*** Opening of Exercise inputs ***

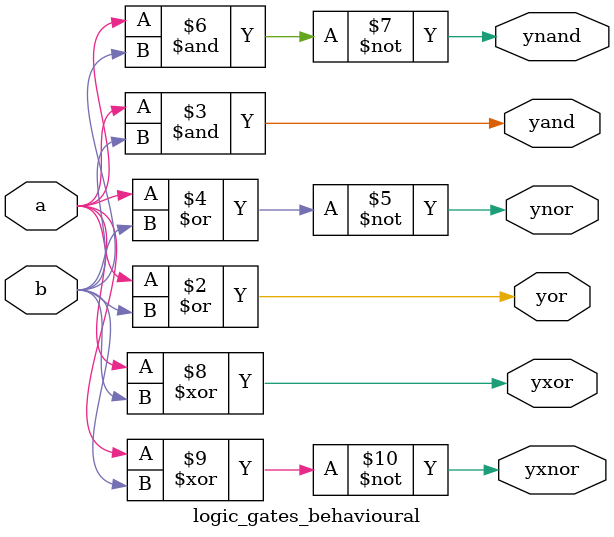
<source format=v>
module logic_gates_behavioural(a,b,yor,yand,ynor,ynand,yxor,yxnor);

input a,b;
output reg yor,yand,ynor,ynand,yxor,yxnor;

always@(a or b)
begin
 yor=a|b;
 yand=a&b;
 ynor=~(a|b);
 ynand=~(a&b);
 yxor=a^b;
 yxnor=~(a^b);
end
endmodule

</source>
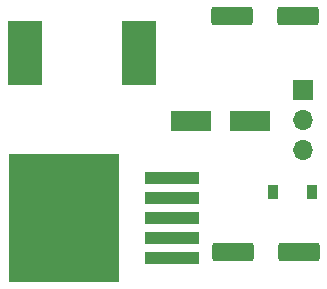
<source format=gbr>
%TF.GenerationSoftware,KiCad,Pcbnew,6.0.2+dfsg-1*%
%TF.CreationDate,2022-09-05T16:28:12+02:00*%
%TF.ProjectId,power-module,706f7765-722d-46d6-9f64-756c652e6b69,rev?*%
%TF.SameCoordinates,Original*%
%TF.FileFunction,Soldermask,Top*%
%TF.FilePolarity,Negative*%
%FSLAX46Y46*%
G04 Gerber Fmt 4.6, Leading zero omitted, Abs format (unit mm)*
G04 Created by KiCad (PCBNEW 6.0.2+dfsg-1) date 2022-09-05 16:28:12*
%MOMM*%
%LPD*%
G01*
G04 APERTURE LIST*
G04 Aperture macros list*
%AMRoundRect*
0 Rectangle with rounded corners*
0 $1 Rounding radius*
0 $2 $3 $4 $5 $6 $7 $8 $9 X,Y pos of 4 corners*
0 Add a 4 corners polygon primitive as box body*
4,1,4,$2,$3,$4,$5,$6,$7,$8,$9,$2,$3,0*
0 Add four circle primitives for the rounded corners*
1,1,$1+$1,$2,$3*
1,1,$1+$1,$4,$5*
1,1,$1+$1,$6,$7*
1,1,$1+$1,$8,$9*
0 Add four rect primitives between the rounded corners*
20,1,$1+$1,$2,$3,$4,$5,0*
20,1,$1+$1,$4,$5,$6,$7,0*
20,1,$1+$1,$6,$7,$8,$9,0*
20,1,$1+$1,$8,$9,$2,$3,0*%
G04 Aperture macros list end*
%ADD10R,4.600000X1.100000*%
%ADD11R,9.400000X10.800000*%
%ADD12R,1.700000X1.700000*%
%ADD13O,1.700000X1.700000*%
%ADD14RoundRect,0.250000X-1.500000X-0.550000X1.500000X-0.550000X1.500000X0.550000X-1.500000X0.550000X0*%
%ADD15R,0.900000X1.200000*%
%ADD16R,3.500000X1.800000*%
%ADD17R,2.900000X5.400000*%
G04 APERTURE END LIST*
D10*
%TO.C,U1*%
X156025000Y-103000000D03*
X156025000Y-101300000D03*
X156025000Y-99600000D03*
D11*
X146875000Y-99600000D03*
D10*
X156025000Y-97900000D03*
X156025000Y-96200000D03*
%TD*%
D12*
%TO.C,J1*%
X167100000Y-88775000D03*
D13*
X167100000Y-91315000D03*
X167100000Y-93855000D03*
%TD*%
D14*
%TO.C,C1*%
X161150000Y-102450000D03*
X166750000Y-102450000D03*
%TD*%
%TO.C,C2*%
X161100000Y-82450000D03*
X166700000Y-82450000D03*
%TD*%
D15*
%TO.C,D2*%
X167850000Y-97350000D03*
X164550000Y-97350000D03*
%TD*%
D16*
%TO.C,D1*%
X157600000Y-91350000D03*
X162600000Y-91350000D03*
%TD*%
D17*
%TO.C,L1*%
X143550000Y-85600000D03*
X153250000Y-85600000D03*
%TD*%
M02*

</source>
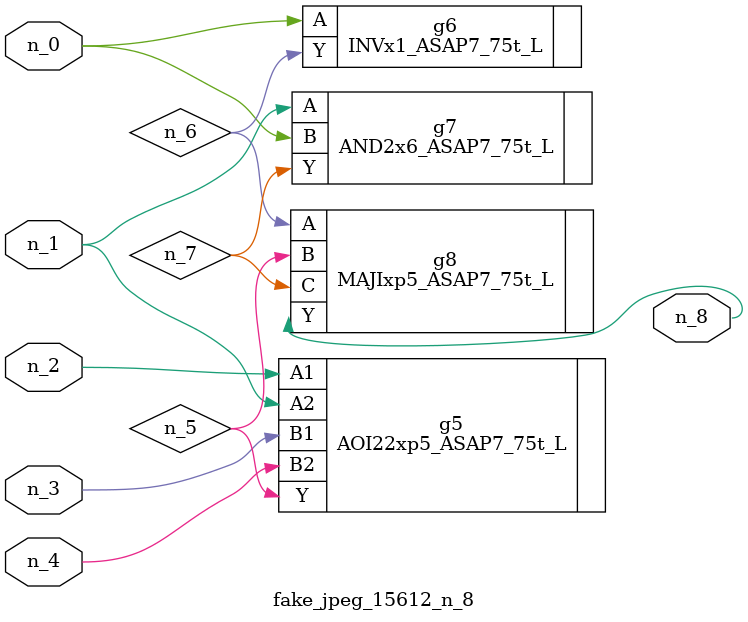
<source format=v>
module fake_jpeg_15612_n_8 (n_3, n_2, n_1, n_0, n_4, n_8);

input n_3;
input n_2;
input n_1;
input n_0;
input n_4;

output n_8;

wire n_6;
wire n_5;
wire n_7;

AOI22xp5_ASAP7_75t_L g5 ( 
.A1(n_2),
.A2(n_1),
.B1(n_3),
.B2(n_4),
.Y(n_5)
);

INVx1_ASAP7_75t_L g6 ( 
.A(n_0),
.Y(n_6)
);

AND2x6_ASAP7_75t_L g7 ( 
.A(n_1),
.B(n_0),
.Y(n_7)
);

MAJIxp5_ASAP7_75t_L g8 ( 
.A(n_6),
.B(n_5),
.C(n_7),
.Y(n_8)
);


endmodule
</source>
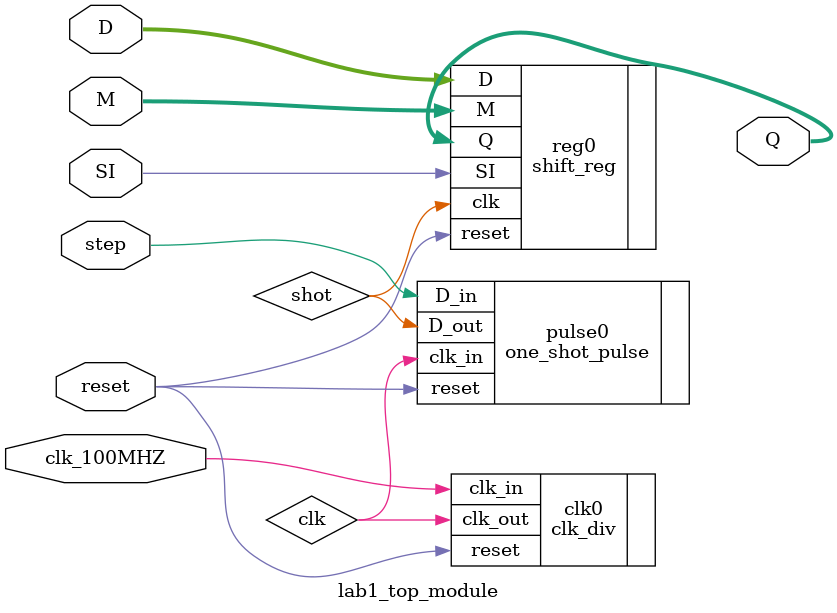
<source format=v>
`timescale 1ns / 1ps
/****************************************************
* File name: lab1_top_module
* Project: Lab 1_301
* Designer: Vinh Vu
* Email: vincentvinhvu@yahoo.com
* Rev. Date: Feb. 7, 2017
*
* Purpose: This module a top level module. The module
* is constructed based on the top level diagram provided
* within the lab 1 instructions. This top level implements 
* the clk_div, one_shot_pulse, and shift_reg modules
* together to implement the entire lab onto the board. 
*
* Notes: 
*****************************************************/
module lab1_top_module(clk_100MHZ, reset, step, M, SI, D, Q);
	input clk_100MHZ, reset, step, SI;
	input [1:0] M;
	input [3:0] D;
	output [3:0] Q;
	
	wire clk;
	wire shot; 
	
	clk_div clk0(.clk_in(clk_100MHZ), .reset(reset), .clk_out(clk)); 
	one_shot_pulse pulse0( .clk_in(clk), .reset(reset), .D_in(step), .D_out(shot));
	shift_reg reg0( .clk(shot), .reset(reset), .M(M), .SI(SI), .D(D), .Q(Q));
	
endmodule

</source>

*** Close of Exercise inputs ***
*** Opening of Exercise inputs ***

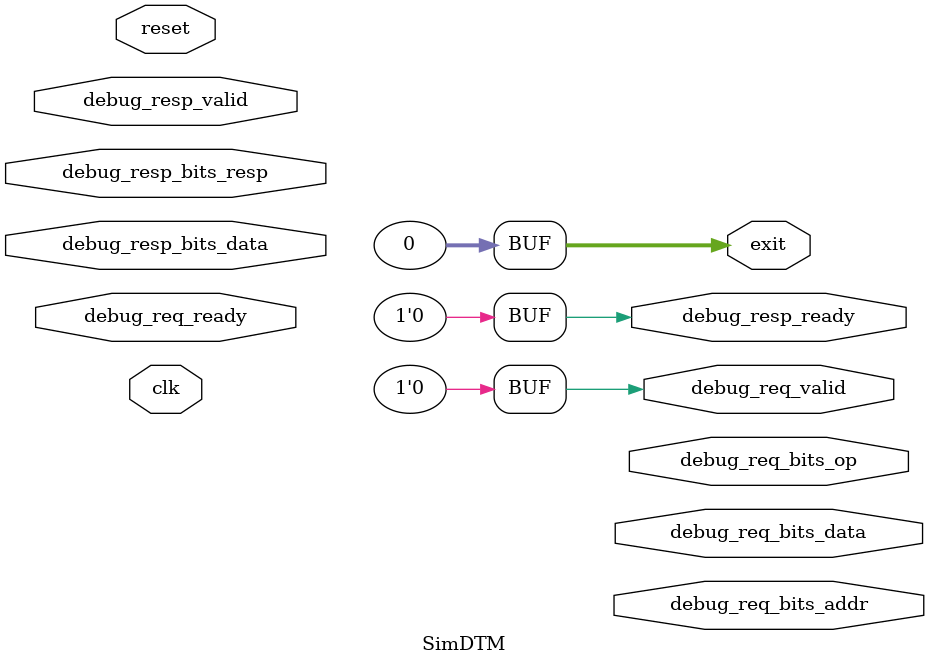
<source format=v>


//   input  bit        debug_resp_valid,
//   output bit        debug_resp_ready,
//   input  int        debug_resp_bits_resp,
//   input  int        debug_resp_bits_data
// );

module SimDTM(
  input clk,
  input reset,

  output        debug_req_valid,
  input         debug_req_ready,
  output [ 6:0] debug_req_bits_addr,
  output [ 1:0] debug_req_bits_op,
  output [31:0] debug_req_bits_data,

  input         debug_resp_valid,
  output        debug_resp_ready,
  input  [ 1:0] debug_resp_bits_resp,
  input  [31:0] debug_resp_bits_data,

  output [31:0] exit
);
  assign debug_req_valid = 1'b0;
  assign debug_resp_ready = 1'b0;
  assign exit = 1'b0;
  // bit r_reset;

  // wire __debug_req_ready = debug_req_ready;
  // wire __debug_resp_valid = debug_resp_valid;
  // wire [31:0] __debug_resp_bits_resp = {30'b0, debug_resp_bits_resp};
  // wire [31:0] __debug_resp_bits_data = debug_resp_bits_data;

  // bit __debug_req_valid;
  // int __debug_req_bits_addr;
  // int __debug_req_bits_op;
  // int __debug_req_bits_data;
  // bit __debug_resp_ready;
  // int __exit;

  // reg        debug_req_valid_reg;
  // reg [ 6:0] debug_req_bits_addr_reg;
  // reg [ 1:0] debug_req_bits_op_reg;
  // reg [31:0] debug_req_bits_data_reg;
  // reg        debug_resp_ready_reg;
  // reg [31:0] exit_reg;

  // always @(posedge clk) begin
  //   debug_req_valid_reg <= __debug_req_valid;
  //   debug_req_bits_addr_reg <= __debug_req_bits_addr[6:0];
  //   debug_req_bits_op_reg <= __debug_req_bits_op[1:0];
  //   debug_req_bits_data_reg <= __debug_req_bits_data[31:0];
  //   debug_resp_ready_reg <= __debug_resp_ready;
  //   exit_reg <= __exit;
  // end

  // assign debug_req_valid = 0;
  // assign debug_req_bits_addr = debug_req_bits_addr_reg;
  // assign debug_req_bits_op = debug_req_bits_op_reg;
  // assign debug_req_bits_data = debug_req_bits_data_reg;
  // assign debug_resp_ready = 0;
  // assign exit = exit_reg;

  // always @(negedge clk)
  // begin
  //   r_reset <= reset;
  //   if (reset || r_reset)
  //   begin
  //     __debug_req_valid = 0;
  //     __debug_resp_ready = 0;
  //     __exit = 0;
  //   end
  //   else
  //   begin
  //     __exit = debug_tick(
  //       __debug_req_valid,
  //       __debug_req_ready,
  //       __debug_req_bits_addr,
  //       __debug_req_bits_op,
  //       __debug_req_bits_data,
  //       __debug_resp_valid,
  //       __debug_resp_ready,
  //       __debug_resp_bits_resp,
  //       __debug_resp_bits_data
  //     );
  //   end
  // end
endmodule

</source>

*** Close of Exercise inputs ***
*** Opening of Exercise inputs ***

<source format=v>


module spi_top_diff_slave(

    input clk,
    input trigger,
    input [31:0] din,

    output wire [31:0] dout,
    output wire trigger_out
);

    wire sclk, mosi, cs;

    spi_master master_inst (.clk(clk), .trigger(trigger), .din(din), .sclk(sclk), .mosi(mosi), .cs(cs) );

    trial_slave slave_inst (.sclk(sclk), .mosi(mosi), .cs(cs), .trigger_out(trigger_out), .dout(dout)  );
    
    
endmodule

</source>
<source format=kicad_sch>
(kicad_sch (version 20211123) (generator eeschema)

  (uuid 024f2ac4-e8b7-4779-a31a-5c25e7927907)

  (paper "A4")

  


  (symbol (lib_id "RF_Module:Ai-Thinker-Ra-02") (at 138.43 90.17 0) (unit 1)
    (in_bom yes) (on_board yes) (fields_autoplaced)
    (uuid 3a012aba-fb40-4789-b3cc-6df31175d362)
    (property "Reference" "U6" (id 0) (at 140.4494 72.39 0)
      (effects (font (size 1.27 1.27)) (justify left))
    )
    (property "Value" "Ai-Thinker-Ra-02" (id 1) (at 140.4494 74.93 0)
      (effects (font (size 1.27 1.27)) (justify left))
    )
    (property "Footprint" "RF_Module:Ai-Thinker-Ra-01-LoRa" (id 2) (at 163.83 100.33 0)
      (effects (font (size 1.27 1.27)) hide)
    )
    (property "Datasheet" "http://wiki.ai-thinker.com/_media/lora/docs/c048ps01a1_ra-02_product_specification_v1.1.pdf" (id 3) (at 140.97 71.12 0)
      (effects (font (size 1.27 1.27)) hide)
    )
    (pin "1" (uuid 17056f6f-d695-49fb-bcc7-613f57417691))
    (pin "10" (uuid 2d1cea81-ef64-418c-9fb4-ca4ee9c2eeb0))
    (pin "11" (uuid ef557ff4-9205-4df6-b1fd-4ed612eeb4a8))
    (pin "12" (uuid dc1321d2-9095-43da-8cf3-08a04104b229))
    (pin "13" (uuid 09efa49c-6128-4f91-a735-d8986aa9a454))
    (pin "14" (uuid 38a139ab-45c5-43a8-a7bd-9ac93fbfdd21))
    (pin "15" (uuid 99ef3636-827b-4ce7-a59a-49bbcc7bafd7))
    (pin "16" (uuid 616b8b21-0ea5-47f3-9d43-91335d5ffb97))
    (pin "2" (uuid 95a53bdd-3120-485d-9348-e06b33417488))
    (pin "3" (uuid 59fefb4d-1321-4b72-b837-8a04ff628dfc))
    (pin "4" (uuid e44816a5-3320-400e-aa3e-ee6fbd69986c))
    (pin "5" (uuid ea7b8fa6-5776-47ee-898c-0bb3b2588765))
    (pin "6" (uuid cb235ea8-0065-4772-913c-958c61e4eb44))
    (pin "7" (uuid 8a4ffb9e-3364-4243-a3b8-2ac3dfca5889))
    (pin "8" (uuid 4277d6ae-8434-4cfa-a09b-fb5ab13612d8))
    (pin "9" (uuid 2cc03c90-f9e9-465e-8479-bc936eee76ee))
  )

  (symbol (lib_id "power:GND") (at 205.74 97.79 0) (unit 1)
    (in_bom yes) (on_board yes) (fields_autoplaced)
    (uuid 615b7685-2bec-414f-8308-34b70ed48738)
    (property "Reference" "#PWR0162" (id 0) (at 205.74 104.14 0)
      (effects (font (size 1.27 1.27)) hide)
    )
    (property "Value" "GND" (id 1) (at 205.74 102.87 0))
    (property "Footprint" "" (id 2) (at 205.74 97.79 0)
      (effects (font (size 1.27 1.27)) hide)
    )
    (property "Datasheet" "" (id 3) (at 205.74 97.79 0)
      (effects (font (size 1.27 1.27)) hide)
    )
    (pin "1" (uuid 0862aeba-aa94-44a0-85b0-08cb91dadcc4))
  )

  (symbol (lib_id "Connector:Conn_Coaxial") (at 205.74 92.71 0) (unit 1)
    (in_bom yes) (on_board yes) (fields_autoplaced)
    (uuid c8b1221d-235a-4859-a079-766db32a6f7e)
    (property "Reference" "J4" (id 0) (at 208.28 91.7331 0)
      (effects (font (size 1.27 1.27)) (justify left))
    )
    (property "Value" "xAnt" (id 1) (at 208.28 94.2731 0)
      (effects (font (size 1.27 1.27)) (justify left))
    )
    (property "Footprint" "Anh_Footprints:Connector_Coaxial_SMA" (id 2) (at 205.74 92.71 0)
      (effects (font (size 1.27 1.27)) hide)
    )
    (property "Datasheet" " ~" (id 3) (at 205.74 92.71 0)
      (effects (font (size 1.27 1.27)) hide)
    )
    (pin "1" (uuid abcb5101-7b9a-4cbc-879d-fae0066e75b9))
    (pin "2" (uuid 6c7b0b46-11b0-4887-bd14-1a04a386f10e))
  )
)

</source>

*** Close of Exercise inputs ***

§ What this task involves:
Every line of the entries above that includes "ynand" should be copied.

§ Finished exercise:
module logic_gates_behavioural(a,b,yor,yand,ynor,ynand,yxor,yxnor);
output reg yor,yand,ynor,ynand,yxor,yxnor;
 ynand=~(a&b);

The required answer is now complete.